Infants had initially received targeted pulmonary vasodilator therapy including inhaled nitric oxide, sildenafil, or bosentan for their PH. Treatment varied based on the etiology and severity of the PH and the extent of PVS contributing to the PH. If PVS was considered as a significant contributor to the PH, pulmonary vasodilators were weaned off as they could increase pulmonary edema and worsen the clinical status.

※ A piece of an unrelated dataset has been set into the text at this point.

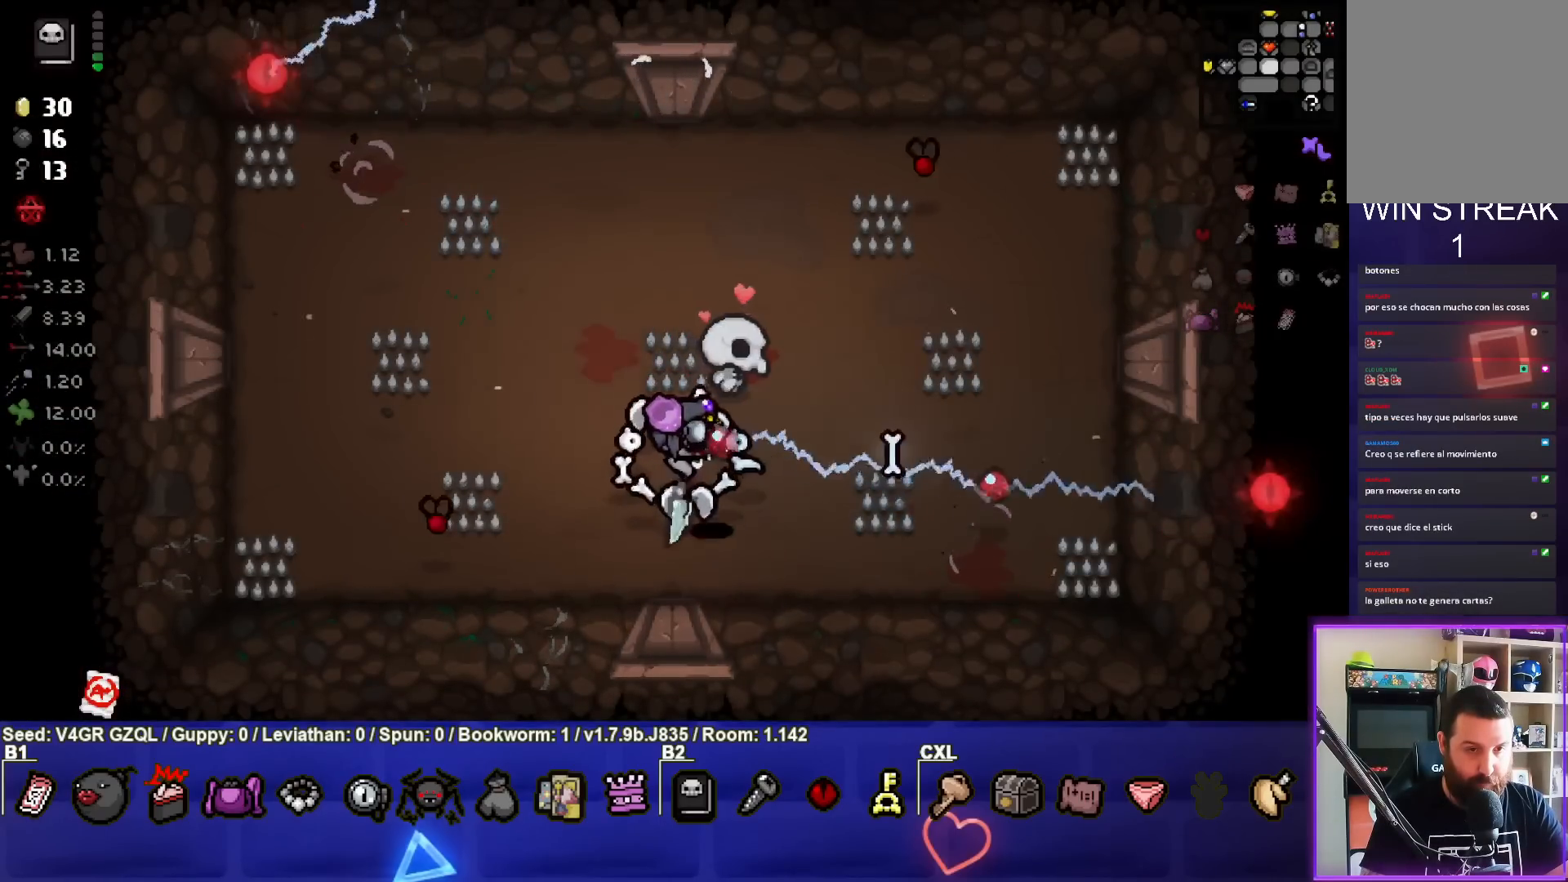
{"buttons": [], "left_stick": "center", "right_stick": "right", "events": [[133, "right_stick", "center"], [283, "right_stick", "right"], [350, "left_stick", "up-left"], [483, "left_stick", "center"]]}
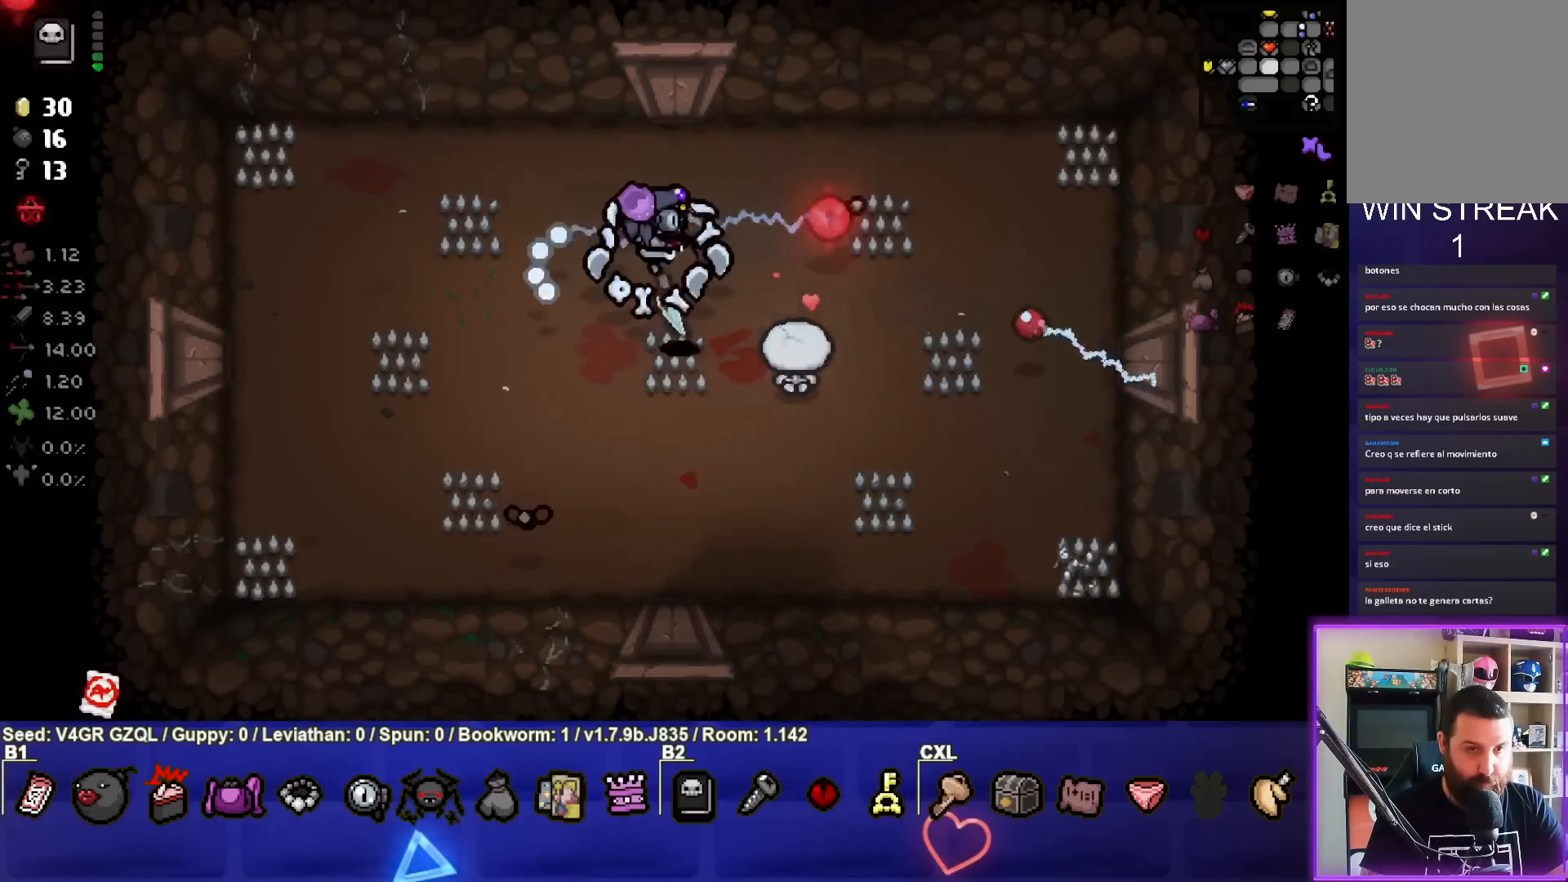
{"buttons": ["CROSS"], "left_stick": "up", "right_stick": "center", "events": [[67, "left_stick", "up-left"], [167, "right_stick", "center"], [233, "CROSS", "down"], [233, "left_stick", "center"], [317, "left_stick", "down"], [367, "left_stick", "center"], [483, "left_stick", "up"]]}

Three patients with NEC underwent surgery for NEC and the others were treated medically. Five patients in the entire cohort underwent surgical repair of the PVS. Two were in the NEC group, one of whom showed improvement and one who died from progression of the disease. Three were in the non-NEC group, with two showing improvement and one was lost to follow-up. In the NEC group as a whole, one patient showed improvement in their PVS after surgical repair, four had improvement in gradient or were unchanged over a mean follow-up of 6.5 months, three died from progression of the PVS with uncontrolled PH, and one infant died from septic shock. In the non-NEC Group, two patients improved after surgical repair, two patients improved spontaneously with a mean follow-up of 26 months, two were unchanged over a mean period of 32 months, two died from progression of their PVS and refractory PH, and two patients died from septic shock. Improvement was determined by follow-up echocardiograms that showed decreasing gradients across the pulmonary veins. Since medical treatment modalities were not available at the time the data were collected, none of the patients received advanced medical therapies currently available.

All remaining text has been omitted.